Estudios psicológicos ponen de manifiesto evidencias científicas que demuestran que las mujeres pedimos perdón muchas más veces que los varones. Los motivos radican, básicamente, en que percibimos en nosotras mismas muchos más comportamientos ofensivos de los que realmente cometemos. Nos han entrenado para el ámbito doméstico y de los cuidados, y tardaremos generaciones en sentirnos completamente cómodas en espacios en donde todavía se espera que justifiquemos nuestra presencia o valía. Mucho tiempo para ejercer el poder con la misma comodidad que ellos. Comportamientos que pasarían desapercibidos si quien los ejecuta es cualquier varón, tienen el poder de generar muchos más remordimientos en nosotras.
El umbral de la ofensa es tan alto en algunos hombres, que ellos apenas encuentran motivos para disculparse y, la mayor parte de las veces, ni siquiera consideran esta opción. Claro está que hay embusteros y embusteras, pero ellos son más, y definitivamente mucho más resistentes al encuentro con el arrepentimiento. Este individuo alérgico a la disculpa puede ser una pareja al que hemos pillado con la mentira más flagrante entre las manos, y antes se mataría que reconocer la afrenta y pedir perdón. Y también puede ser un jefe, cuyo único error en esta vida fue haber trabajado tanto para emplear a desagradecidas como tú que se empeñan en llevarle la contraria cuando (*ese señor que te paga*) no tiene ni idea de lo que está diciendo.
Si algo consigue el perdón cuando se usa de manera indiscriminada, es elevar al otro a una situación de poder. Asumiendo contantemente responsabilidades acerca del malestar de los demás nos situamos, sin querer, en una posición constante de vulnerabilidad. Las disculpas desmedidas e injustificadas minan nuestra autoestima y difuminan nuestros límites, nos hacen sentir culpables y refuerzan esa idea tan femenina de que “no nos merecemos eso” o peor, “nos lo merecemos por ser así”. Y por supuesto, esta facilidad que tenemos de perdonar a los demás no la aplicamos en carne propia. Parece que cuanto más enganchadas estamos en pedir disculpas, más incapaces somos de disculparnos a nosotras mismas. Si nuestra voz interna insiste en disculparse constantemente, es mejor que la pongamos frente al espejo de lo que haría una persona que admiramos en la misma situación. Yo utilizo a Lady Gaga y es evidente que esa señora nunca ha pedido perdón por pegar cuatro gritos cuando quiere que la escuchen.
Como damnificada total de la penitencia del perdón, me he propuesto racionar las disculpas al mínimo nivel de la buena educación y el sentido común. Dosificar el perdón como la última gota del gel hidroalcohólico en la estación de tren. Como la cita telefónica en atención primaria. Como los te quieros, y los abrazos en pandemia.
He llegado a ese punto de la vida en el que ya no tolero eso de la complacencia gratuita, ni tampoco contemplo una vida tutelada en base al nivel de ofensa de los demás. No me esperen en el confesionario.

☆ ☆ ☆ ☆ ☆

**Instrucciones de trabajo:**
(1) Responde estas preguntas sobre el texto acerca de pedir perdón:
(a) ¿Para qué ámbito dice el texto que "nos han entrenado"?
(b) ¿A quién utiliza quien escribe como persona admirada frente a la que poner su voz interna?
(c) ¿Hasta qué nivel se propone racionar las disculpas?
(2) Indica si cada afirmación concuerda con el texto acerca de pedir perdón. Responde sí o no y cita las palabras del texto que lo deciden.
(a) Según los estudios mencionados, los varones piden perdón más veces que las mujeres.
(b) El perdón usado de manera indiscriminada eleva al otro a una situación de poder.
(c) La facilidad para perdonar a los demás también se aplica en carne propia.
(3) Devuelve sin cambios el pasaje del texto acerca de pedir perdón que va desde "Como damnificada total" hasta "en el confesionario.".

**Entradas mostradas:**
☆ ☆ ☆ ☆ ☆

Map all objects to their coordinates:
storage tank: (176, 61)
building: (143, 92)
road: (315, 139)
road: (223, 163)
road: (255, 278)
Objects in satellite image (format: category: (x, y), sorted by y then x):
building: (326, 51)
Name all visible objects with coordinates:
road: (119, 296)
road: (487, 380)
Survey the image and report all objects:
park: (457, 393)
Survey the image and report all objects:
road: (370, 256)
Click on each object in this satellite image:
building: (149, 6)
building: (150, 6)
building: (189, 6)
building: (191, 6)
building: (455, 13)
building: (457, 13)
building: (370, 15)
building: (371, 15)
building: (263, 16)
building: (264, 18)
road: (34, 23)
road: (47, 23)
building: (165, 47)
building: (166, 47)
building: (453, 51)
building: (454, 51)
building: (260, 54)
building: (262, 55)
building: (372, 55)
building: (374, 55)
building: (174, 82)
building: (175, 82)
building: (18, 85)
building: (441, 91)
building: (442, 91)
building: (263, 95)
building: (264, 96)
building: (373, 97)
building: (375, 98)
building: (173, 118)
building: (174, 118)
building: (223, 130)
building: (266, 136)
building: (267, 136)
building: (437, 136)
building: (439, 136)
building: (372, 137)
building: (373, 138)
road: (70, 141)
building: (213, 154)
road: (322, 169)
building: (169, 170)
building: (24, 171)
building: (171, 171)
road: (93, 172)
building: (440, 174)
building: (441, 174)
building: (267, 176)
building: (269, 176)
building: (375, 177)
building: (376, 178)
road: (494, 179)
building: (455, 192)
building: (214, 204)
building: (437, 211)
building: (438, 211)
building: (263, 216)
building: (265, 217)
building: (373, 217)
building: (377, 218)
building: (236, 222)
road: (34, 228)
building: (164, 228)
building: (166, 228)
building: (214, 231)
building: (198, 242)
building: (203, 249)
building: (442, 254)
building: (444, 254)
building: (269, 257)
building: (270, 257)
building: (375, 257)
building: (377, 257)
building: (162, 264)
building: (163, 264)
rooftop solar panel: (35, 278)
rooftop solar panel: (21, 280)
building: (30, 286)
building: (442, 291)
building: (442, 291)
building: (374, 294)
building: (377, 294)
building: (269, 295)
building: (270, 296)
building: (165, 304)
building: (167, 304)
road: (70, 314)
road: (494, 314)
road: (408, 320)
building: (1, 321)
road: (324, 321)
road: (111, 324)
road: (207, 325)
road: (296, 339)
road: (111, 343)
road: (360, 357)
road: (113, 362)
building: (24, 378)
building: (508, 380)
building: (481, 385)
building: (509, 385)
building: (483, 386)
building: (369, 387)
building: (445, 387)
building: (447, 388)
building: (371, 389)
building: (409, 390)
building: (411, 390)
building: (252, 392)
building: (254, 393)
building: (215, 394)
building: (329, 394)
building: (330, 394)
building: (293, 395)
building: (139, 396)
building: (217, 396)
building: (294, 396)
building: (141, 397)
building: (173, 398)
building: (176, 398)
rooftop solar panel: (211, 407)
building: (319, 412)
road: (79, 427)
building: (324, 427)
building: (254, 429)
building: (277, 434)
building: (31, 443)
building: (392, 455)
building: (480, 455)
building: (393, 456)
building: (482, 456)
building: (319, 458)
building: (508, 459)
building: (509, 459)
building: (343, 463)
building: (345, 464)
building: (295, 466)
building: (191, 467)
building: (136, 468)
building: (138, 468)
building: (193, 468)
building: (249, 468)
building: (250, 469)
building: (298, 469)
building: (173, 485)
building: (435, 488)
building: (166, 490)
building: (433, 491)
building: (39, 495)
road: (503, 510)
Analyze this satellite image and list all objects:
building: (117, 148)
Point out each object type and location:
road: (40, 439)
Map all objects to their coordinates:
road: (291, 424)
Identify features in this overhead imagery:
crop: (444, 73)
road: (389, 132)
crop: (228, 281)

☆ ☆ ☆ ☆ ☆

**Lista de respuestas:**
(1)
(a) Para el ámbito doméstico y de los cuidados.
(b) A Lady Gaga.
(c) Al mínimo nivel de la buena educación y el sentido común.

(2)
(a) No: "las mujeres pedimos perdón muchas más veces que los varones".
(b) Sí: "Si algo consigue el perdón cuando se usa de manera indiscriminada, es elevar al otro a una situación de poder."
(c) No: "esta facilidad que tenemos de perdonar a los demás no la aplicamos en carne propia".

(3)
Como damnificada total de la penitencia del perdón, me he propuesto racionar las disculpas al mínimo nivel de la buena educación y el sentido común. Dosificar el perdón como la última gota del gel hidroalcohólico en la estación de tren. Como la cita telefónica en atención primaria. Como los te quieros, y los abrazos en pandemia.
He llegado a ese punto de la vida en el que ya no tolero eso de la complacencia gratuita, ni tampoco contemplo una vida tutelada en base al nivel de ofensa de los demás. No me esperen en el confesionario.